Going down the listing below, print exactly each line from the one with "dépôts sauvages" up to and including the one with "A432, A47, A42… Des travaux", and skip the rest.
--- EXERCISE INPUTS ---
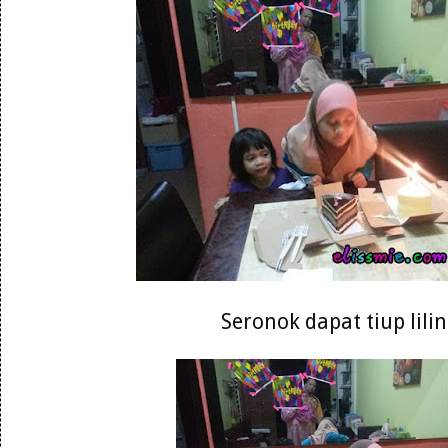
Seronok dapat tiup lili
---
--- EXERCISE INPUTS ---
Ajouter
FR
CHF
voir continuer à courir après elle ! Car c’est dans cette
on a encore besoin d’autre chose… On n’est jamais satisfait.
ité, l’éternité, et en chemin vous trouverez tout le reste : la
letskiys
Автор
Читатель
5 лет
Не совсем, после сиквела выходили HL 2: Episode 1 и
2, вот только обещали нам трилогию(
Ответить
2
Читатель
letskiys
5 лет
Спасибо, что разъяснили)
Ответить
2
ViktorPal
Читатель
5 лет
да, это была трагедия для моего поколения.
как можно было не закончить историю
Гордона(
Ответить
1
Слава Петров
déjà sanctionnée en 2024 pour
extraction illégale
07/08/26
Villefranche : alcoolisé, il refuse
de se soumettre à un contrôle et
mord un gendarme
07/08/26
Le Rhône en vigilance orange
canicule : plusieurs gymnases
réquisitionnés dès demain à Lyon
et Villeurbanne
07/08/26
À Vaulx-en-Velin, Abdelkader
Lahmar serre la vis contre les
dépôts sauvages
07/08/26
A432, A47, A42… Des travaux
---
WRITTEN REPLY:
dépôts sauvages
07/08/26
A432, A47, A42… Des travaux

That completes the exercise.